- What you will do
From the report on the BIR convention below, list each number of countries or export outlets it gives, and state what each number refers to.

- Passage provided
────────
The recent BIR convention in Paris was told that EU regulation is preventing its member states from exporting plastics for recycling to 120 countries around the world.
BIR Plastics Committee chair Surendra Borad Patawari (pictured) from Belgium’s Gemini Corporation said that while the USA was able to ship recyclable plastics to 160 countries last year, EU exporters were limited to 74 potential outlets.
A key reason behind this disparity, he said, was a questionnaire sent by the European Commission’s Director General for Trade to non-OECD countries in which governments were asked what ‘wastes’ they would be prepared to import from the EU.
He said that many rejected the notion of importing ‘wastes’ and this was “fostering confusion and misunderstanding”.
In the US, the market is in a “bullish” mood he said, and that a substantial scarcity of raw material was occurring.
He also noted that the Indian Government is relaxing administrative burdens that should widen the issuing of scrap import licences to more recycling companies than currently.
Steve Wong from the China Scrap Plastics Association also told the convention that from 1 January 2015, China’s Ministry of Environmental Protection would no longer handle applications for imports of pre-approved solid waste. Instead, importers would have to apply to the municipal environmental protection department.
He also said that China’s Customs Office was proposing to abolish the zero-tariff preferential treatment for those scrap plastics being imported, recycled into raw materials and eventually turned into products for export.
Reduced domestic demand for plastics was causing the market in China to slow, he added, while higher wages compared to South East Asia was also meaning the Chinese plastic recycling market would need to become more efficient to survive.
────────
- Data for review
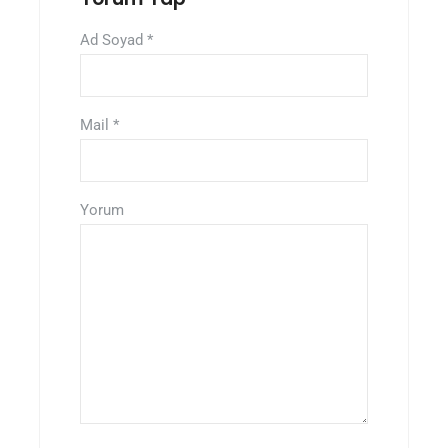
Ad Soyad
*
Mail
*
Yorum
────────
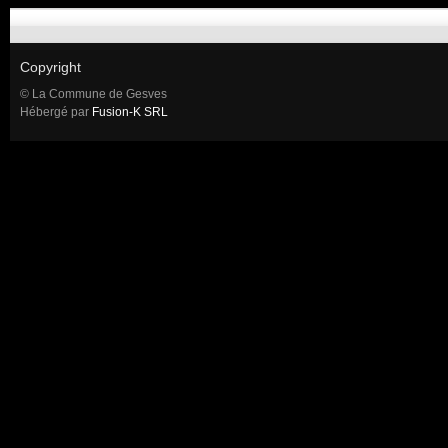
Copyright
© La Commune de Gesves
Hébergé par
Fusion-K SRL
────────
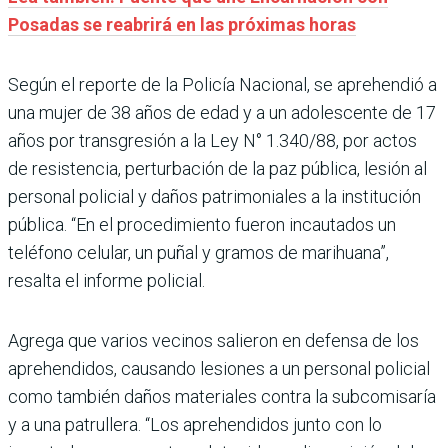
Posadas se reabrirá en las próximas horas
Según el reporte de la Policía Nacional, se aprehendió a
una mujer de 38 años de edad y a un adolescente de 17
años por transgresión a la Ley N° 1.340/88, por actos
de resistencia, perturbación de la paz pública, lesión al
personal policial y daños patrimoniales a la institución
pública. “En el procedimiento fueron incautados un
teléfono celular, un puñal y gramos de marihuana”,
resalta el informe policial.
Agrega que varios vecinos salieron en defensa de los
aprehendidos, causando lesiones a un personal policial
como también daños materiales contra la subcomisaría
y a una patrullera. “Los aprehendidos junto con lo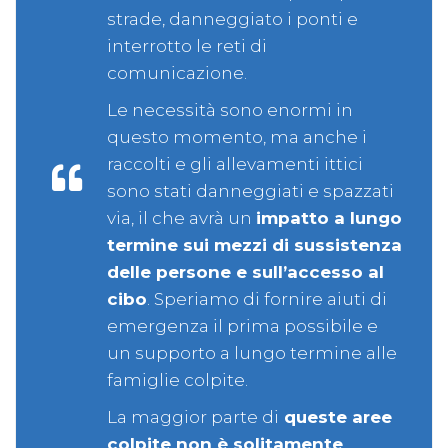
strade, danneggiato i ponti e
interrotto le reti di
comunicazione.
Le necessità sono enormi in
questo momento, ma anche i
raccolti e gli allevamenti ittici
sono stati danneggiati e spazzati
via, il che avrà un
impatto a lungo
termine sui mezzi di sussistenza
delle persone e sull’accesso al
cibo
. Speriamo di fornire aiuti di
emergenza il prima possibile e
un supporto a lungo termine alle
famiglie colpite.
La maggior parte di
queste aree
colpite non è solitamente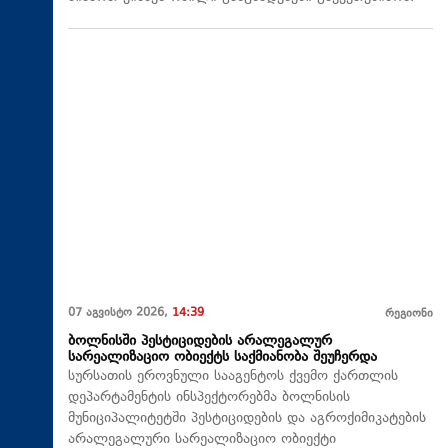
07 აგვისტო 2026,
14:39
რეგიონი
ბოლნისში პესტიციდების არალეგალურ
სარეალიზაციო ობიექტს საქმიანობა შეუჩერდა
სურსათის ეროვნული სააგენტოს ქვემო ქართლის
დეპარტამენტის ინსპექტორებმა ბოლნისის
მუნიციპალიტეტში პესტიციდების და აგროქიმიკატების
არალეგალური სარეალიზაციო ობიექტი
────────
- Problem solution
- 120: the countries that EU regulation prevents member states from exporting plastics to for recycling
- 160: the countries the USA was able to ship recyclable plastics to last year
- 74: the potential outlets EU exporters were limited to